Not surprisingly the city where prices have risen the most is Berlin, up 88% to an average price of €3,171 per sqm. Dresden follows with 49%, where prices now average €1,955 per sqm. Prices in Potsdam are an average of €2,867 per sqm, in Rostock €2,245 per sqm, Leipzig at €1,020 and Stralsund at €1,957 (with both these latter cities seeing price rises of 33% in the period.)

Two regionally important cities about the same distance from Berlin are Neubrandenburg to the north and Cottbus, to the south, which also showed strength. Neubrandenburg now costs €1,413 per sqm on average, up 38%, while Cottbus has risen 36% to €1,458 per sqm. The three Thuringian cities of Erfurt (€1,574 up 29%), Weimar (€1,568, up 30%) and Jena (€2,105 up 15%) have shown more modest growth, as have Halle (€1,053 up 11%) and Magdeburg (€846, up 20%)

Cities with falling prices have been Chemnitz (€700, down 15%), Zwickau (€566, down 16%) and Plauen (€404, down 23%).

Separately, on the residential rental side, Immowelt surveyed 268,000 apartment listings in 23 eastern German cities over the same five-year period. Rents in three-quarters of the region's largest cities increased ahead of the 6.9% inflation rate over the period.

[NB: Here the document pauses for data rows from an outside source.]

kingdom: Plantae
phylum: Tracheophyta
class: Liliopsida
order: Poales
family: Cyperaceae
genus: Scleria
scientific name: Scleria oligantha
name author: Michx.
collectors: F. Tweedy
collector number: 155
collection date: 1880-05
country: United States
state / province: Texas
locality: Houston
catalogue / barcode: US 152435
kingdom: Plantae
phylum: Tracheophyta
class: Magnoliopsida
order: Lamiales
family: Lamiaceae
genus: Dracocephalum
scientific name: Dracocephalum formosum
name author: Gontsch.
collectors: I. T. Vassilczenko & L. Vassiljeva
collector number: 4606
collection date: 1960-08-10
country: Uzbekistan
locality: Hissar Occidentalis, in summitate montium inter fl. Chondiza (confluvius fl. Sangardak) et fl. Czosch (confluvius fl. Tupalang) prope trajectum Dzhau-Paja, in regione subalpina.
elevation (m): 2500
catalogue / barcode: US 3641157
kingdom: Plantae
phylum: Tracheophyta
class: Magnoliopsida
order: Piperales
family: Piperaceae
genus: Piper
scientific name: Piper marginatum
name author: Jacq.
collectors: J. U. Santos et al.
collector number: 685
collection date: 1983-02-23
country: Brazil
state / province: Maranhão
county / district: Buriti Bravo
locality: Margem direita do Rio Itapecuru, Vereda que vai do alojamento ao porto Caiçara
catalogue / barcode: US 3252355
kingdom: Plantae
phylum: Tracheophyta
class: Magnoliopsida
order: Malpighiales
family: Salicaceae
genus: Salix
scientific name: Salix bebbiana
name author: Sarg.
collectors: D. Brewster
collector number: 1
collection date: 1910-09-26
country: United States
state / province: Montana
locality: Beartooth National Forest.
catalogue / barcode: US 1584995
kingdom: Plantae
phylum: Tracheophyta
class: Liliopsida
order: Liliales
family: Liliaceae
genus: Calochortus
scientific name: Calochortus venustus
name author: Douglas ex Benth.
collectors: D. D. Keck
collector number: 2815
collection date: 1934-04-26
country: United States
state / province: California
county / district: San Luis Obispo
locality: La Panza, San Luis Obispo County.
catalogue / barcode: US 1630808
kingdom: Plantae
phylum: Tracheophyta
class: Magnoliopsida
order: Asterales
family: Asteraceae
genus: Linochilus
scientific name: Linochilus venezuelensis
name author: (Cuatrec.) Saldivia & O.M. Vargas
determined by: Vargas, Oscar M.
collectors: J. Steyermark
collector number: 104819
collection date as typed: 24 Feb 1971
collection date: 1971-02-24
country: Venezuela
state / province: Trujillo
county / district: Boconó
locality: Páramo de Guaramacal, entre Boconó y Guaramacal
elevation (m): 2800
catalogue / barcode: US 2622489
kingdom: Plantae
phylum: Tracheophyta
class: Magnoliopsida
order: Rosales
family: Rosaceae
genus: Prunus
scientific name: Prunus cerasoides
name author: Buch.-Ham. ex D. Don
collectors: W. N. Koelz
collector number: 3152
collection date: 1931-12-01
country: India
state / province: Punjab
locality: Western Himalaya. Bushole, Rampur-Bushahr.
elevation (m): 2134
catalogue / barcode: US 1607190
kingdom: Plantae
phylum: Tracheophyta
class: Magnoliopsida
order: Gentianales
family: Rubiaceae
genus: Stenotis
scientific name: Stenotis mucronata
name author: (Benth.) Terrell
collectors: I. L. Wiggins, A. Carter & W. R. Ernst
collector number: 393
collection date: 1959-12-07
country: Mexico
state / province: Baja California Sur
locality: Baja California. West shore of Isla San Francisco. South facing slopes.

Berlin led the field with advertised rents up by 40% (to €9.10/sqm/month). The strongest growth in advertised rents in eastern Germany (excluding Berlin) was seen in Dresden, at 20% (€7.10/sqm/month) and Leipzig (€5.90/sqm/month). In Erfurt (€6.90/sqm/month) and Weimar (€7.00/sqm/month), advertised rents rose by 19%. Outside the large cities currently enjoying strong economic growth, rents and prices in the remainder of eastern Germany have effectively stagnated since 2010, often at very modest levels.